In order to circumvent the limits of applanation tonometry, an interesting approach is to rescale the distension waveform obtained by echotracking since this is a noncontact, high-fidelity technique [61]. By using and extending this method, it is possible to assess arterial stiffness at different time points either in diastole or during systole [62]. The advantage over modeling the whole pressure/diameter curve is that we deal with discrete number of values instead of a continuum. It has also been shown that systolic stiffness might be more associated with target organ damage than diastolic stiffness [62]. Another application of echotracking is local measurement of local pulse wave velocity. For this we take advantage of the measurement of 14 distension waveforms on 2 cm along the vessel. Using adequate landmarks (the dicrotic notch), PWV can be measured and contrasted with the locally measured distensibility from local pressure and distension [11]. To what extent this technique performs better or is complementary to more classical one remains to be determined.
The ultrafast imaging technique is an innovative ultrasound imaging technique. It takes advantage of the very high pulse rate frequency for acquiring plane emission waves [63]. Frequencies up to 20 kHz can be used. At that frequency, it is possible to measure accurately the speed of propagation of spontaneous waves such as the pressure wave. Moreover, it is possible to locally apply short ultrasound impulsion at a very precise place in a tissue and to measure the propagation speed of this pressure wave (Fig. 5.6). By using the Moens–Korteweg equation, propagation speed can be converted into elastic modulus. This method has been applied to the detection of cancer in solid organs and more recently to the heart and the arteries [10]. Because of the complex pattern of pressure wave propagation within laminar structure, there are still some theoretical issues to solve for extracting pressure independent values of elastic modulus. The quality of images obtained from plane wave emission is low, and coupling with echotracking might be necessary for obtaining full potential for this method.
Indirect Estimation of Arterial Stiffness
These techniques rely on simplified circulation models and are being used when a single site for measuring the pressure waveform is required.
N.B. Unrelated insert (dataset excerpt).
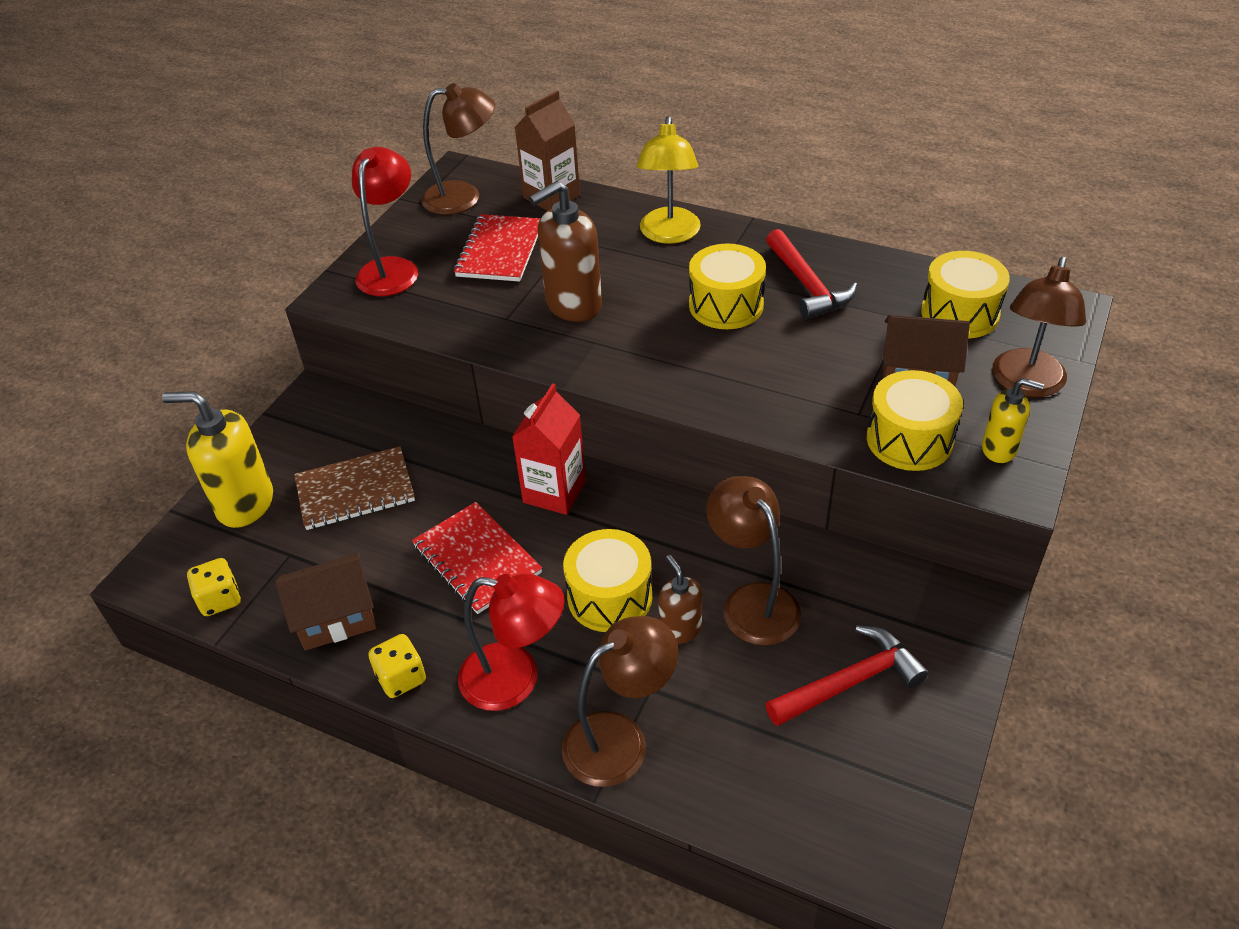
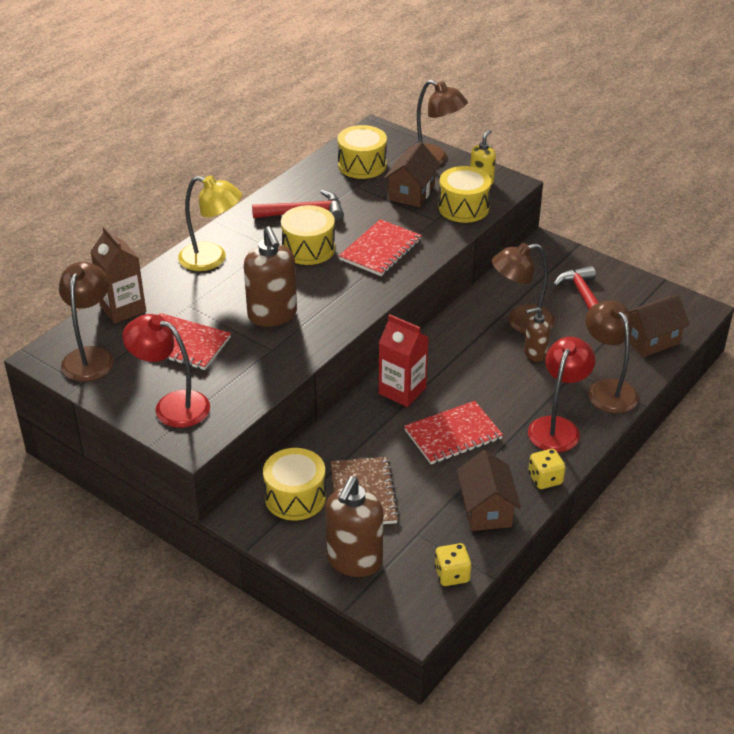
camera: 80 degrees left, 5 degrees down
yellow soap dispenser [162,391,273,528] -> brown soap dispenser [326,476,383,577]
yellow drum [563,529,652,632] -> yellow drum moved to [263,448,326,520]
none -> red notebook [339,219,422,276]
none -> brown house [629,294,690,357]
The most widely used is the Windkessel model [64]. In a “pure” Windkessel, the diastolic blood-pressure decay is exponential, and the constant of this exponential modeling is proportional to stiffness. This model can be made more complex by using two exponential functions: one for large arteries (C1) and the other for small arteries (C2) [65, 66]. To date, only one published study epidemiologically validated this technique in terms of hard clinical endpoints [66], only for small-artery compliance. Sophisticated Windkessel models have been applied to derive PWV from single-point cuff measurements. Although the method takes more than a simple Windkessel [67], the prediction of PWV from a simple brachial cuff waveform seems to provide accurate estimates [68]. Some methods are based on the time flight of the reflected wave. The arteriograph takes advantage of the sharpening of the late systolic peak observed after overinflation of the brachial cuff, which makes it sharper and easier to detect [69–71]. After some assumptions on the pulse wave travel path and distance estimation [72], it is possible to deduce a value for PWV. This method appears to correlate reasonably well with reference techniques [73]. These methods have still to demonstrate their predictive value for hard clinical outcome.
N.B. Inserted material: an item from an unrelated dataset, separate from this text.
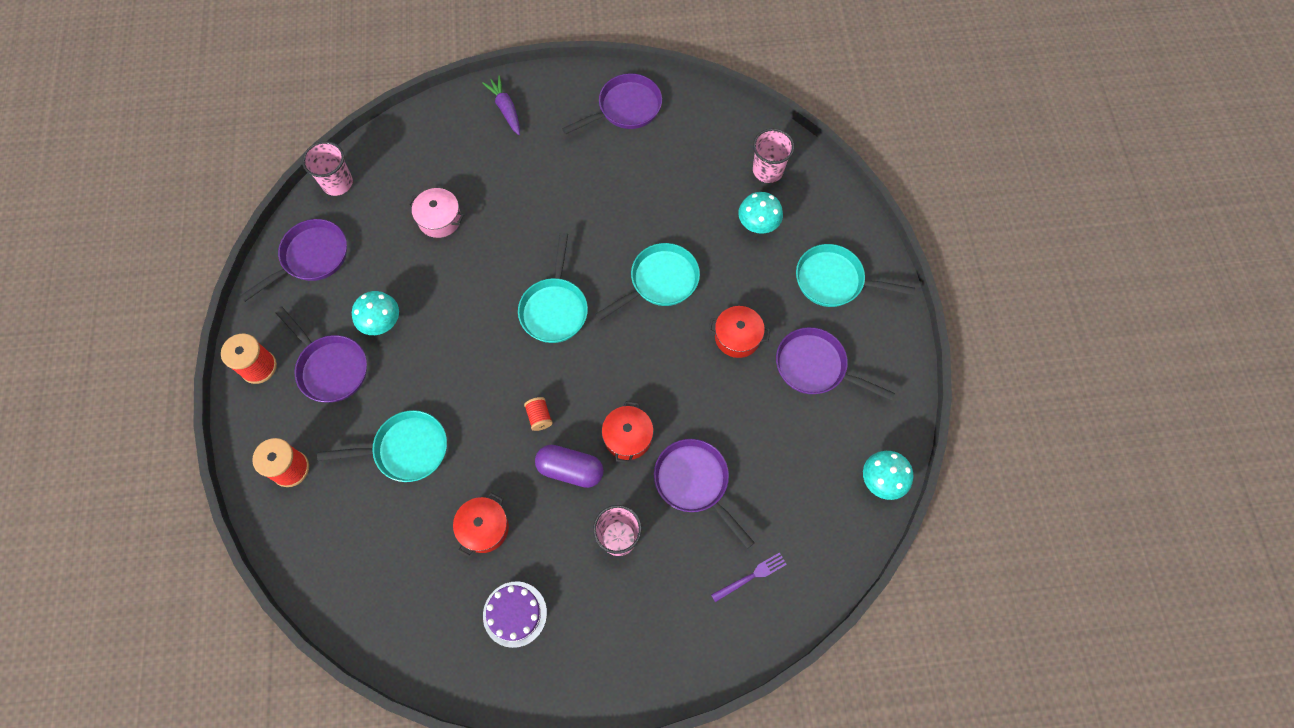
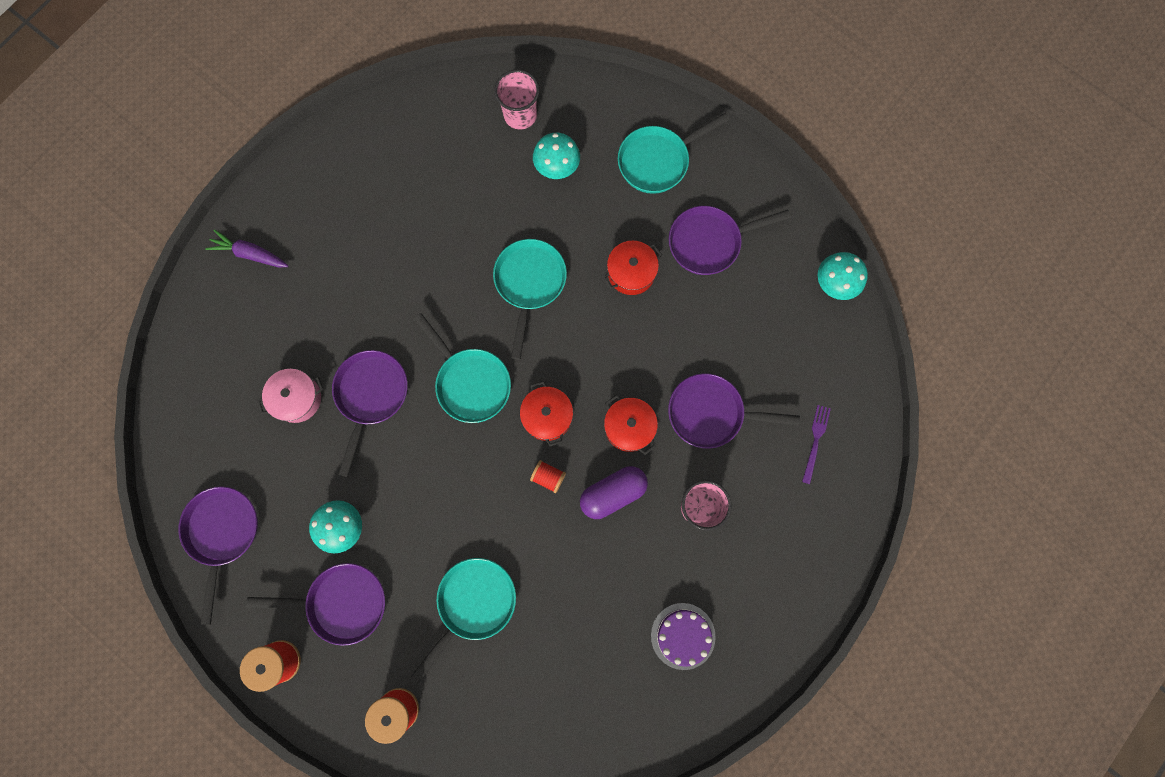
camera: 45 degrees left, 10 degrees up
pink cup [302,141,353,196] -> none
red pot [453,493,509,557] -> red pot moved to [520,381,573,446]
purple pan [562,73,662,135] -> purple pan moved to [332,350,408,477]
Another indirect technique, aortic characteristic impedance, requires flow and pressure measurement at the aortic root [64, 74, 75]. Characteristic impedance is the minimal impedance for higher frequencies of pressure and flow harmonics. It is proportional to PWV, again if a pure Windkessel model is retained. This technique is rarely used alone, as it is hampered by the difficulty of obtaining reliable noninvasive data for aortic flow and pressure.
Ambulatory Arterial Stiffness Index
On the list are also rigidity estimates derived from blood-pressure measurement, e.g., ambulatory blood-pressure-monitoring-derived ambulatory arterial stiffness index (1/slope of the systolic blood pressure and diastolic blood pressure relationship) or crude brachial pulse pressure [76]. Although these values partially reflect arterial stiffness, they also depend on many other parameters [77], so it is very reductive to interpret them as arterial stiffness. The simple metric of this parameter makes it also difficult to interpret, because it might be confounded by short term variability of blood pressure [78, 79].
Conclusion
There are many techniques to measure arterial stiffness available now. The most validated in terms of association with cardiovascular risk factors, early organ damage, and hard clinical endpoints is carotid-to-femoral pulse wave velocity, measured from tonometry or Doppler. Because they came later than the carotid-to-femoral PWV, for which a tremendous amount of data is available in terms of association with target organ damage and hard clinical endpoints, the alternative techniques will have undergo similar validations and further will have to be scaled against reference techniques, so that thresholds and reference values might be shared. Techniques measuring directly arterial stiffness through the pressure–diameter relationship, although being the most direct, do not have extensive validation in terms of epidemiology; they are limited by measurement of local blood pressure. Learned societies will have to provide clear indications as to which level of agreement is necessary to substitute one technique by another one and finally which alternative technique can be accepted.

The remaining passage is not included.